After the heavy science and economics of the previous sections, “Guns Under the Table” feels like a real diversion, though a long-awaited one. Finally, we get to see Frank Chalmers from inside his own head for the first time since he engineered the murder of his oldest friend, his oldest enemy, the late John Boone. To a certain extent, Frank’s the Raskolnikov of the First Hundred, a murderer motivated by his commitment to shaping an ideal society who is unable to execute his grand plans, though in Frank’s case, there are larger forces against him than his own weakness (though that’s not an immaterial factor). But Frank’s also uniquely a product of American politics, and “Guns Under the Table” is a striking portrait of the emptiness of the politician.
I love the description of how Frank spent John’s first night on Mars in part because it’s such a typical DC scene. John Grisham could have written it in The Street Lawyer, if not for the Mars thing:
Still, on that historic night he found himself in a foul mood. He went back to his apartment near Dupont Circle and then went out and lost his FBI tag and slipped into a dark bar and sat there watching the TV over the bartenders’ heads, drinking bourbon like his father, with Martian light pouring out of the TV and reddening the whole dark room. And as he got drunk and listened to John’s inane talk his mood got worse and worse. It was hard to focus on his plan. He drank hard. The bar was noisy, the crowd inattentive; not that the landing hadn’t been noticed, but here it was just another entertainment, on a par with the Bullets game that one bartender kept cutting to. Then blip, back to the scene on Chryse Planitia. The man next to him swore at the switch. “Basketball’s gonna be a hell of a game on Mars,” Frank said in the Florida accent he had long ago eradicated. “Have to move the hoop up, or they be breaking their heads.” “Sure, but think of the jumps. Twenty-foot dunks easy.” “Yeah even you white boys’ll jump high there, or so you say. But you better leave the basket alone, or you got the same trouble you got here.” Frank laughed. But outside it was hot, a muggy D.C. summer night, and he walked home in a plummeting foul mood, blacker and blacker with every step; and coming upon one of Dupont’s beggars, he pulled out a ten-dollar bill and threw it at the man, and as the bum reached for it Frank shoved him away shouting “Fuck you! Get a job!” But then people came up out of the Metro and he hurried off, shocked and furious. Beggars slumped in the doorways. There were people on Mars and there were beggars in the streets of the nation’s capital, and all the lawyers walked by them every day, their freedom-and-justice talk no more than a cover for their greed. “We’re gonna do it different on Mars,” Frank said viciously, and all of a sudden he wanted to be there immediately, no careful years of waiting, of campaigning — “Get a fucking job!” he shouted at another homeless man.
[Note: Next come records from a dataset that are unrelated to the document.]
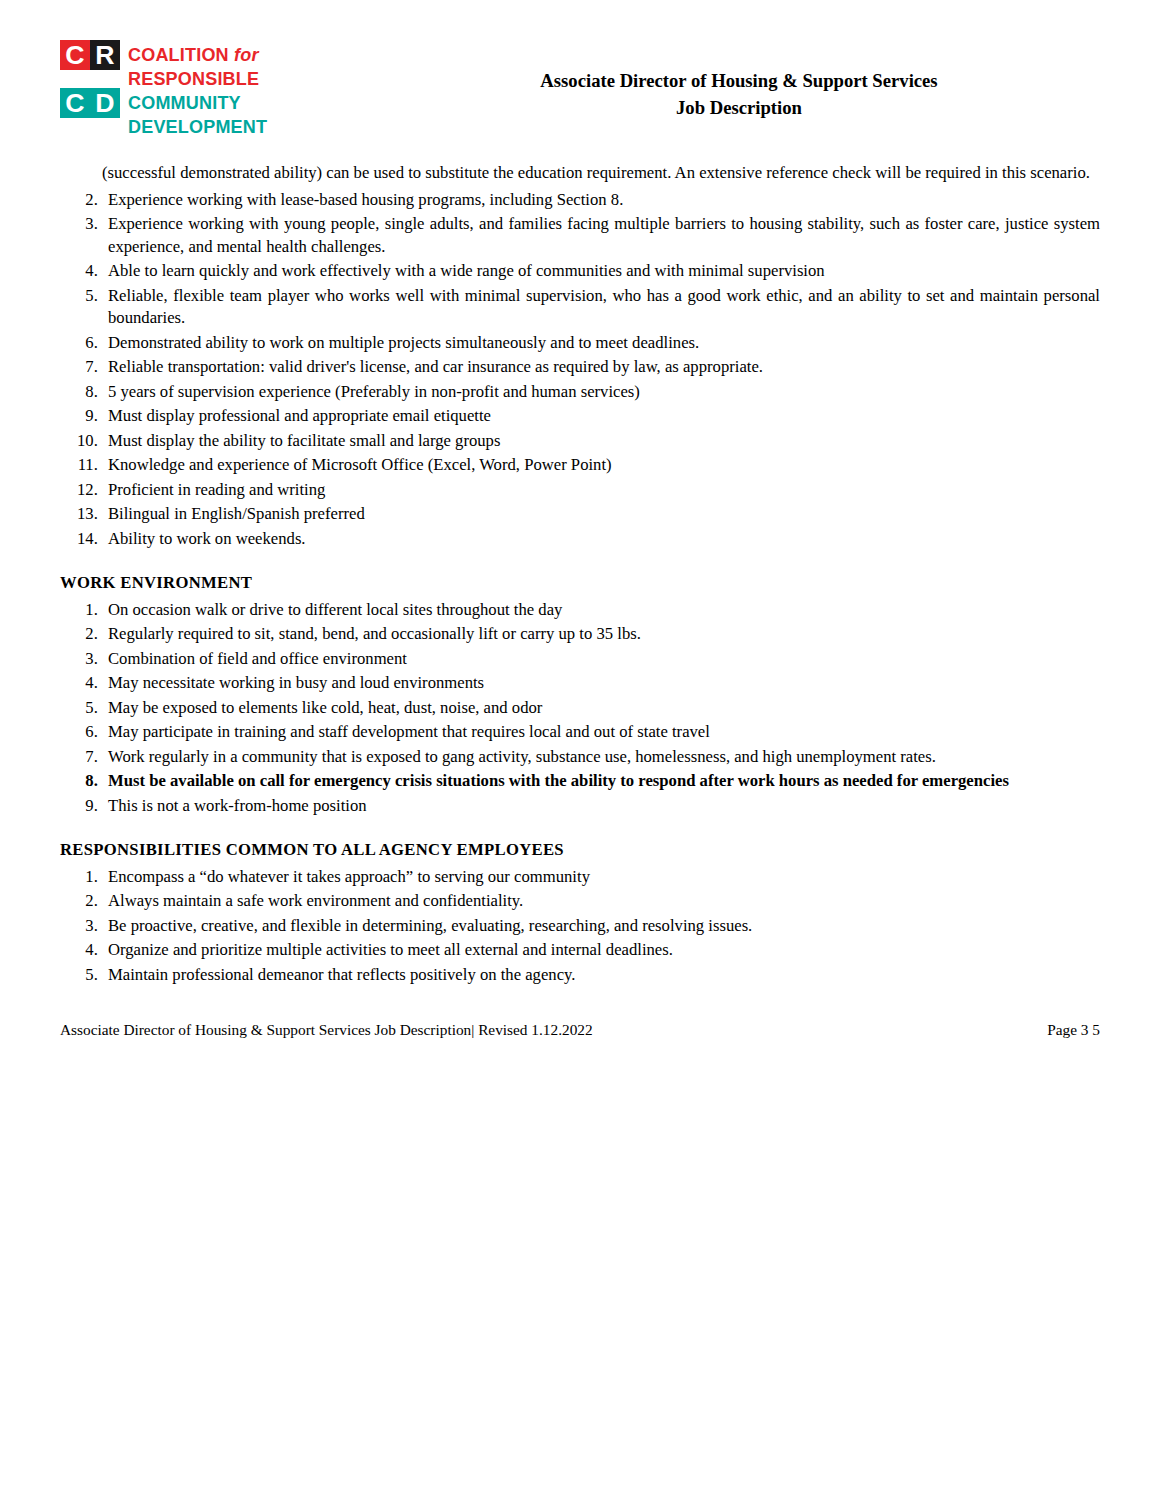| C | R | COALITION for |
| | RESPONSIBLE |
| C | D | COMMUNITY |
| | DEVELOPMENT |
Associate Director of Housing & Support Services
Job Description
(successful demonstrated ability) can be used to substitute the education requirement. An extensive reference check will be required in this scenario.
Experience working with lease-based housing programs, including Section 8.
Experience working with young people, single adults, and families facing multiple barriers to housing stability, such as foster care, justice system experience, and mental health challenges.
Able to learn quickly and work effectively with a wide range of communities and with minimal supervision
Reliable, flexible team player who works well with minimal supervision, who has a good work ethic, and an ability to set and maintain personal boundaries.
Demonstrated ability to work on multiple projects simultaneously and to meet deadlines.
Reliable transportation: valid driver's license, and car insurance as required by law, as appropriate.
5 years of supervision experience (Preferably in non-profit and human services)
Must display professional and appropriate email etiquette
Must display the ability to facilitate small and large groups
Knowledge and experience of Microsoft Office (Excel, Word, Power Point)
Proficient in reading and writing
Bilingual in English/Spanish preferred
Ability to work on weekends.
WORK ENVIRONMENT
On occasion walk or drive to different local sites throughout the day
Regularly required to sit, stand, bend, and occasionally lift or carry up to 35 lbs.
Combination of field and office environment
May necessitate working in busy and loud environments
May be exposed to elements like cold, heat, dust, noise, and odor
May participate in training and staff development that requires local and out of state travel
Work regularly in a community that is exposed to gang activity, substance use, homelessness, and high unemployment rates.
Must be available on call for emergency crisis situations with the ability to respond after work hours as needed for emergencies
This is not a work-from-home position
RESPONSIBILITIES COMMON TO ALL AGENCY EMPLOYEES
Encompass a “do whatever it takes approach” to serving our community
Always maintain a safe work environment and confidentiality.
Be proactive, creative, and flexible in determining, evaluating, researching, and resolving issues.
Organize and prioritize multiple activities to meet all external and internal deadlines.
Maintain professional demeanor that reflects positively on the agency.
Associate Director of Housing & Support Services Job Description| Revised 1.12.2022 Page 3 5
That paragraph tells you everything you need to know about Frank and his limitations: even before he gets to Mars, he’s a hollow man, the limited creation of a system where there are only a few overvalued prizes to win. And it’s worse after he kills John, after he gets what he thinks is the position he wants, that of the most politically powerful American on Mars. In fact, the murder makes it worse, because it makes Frank’s whole life, not just his political work, a performance: “The subject of the treaty began to come up, and so Frank said, ‘How I wish John were here now. We could use him.’ And then: ‘I miss him.’ This kind of thing would distract Maya instantly. She put her hand over his; Frank scarcely felt it. She was smiling, her arresting gaze full on him. Despite himself he had to look away.”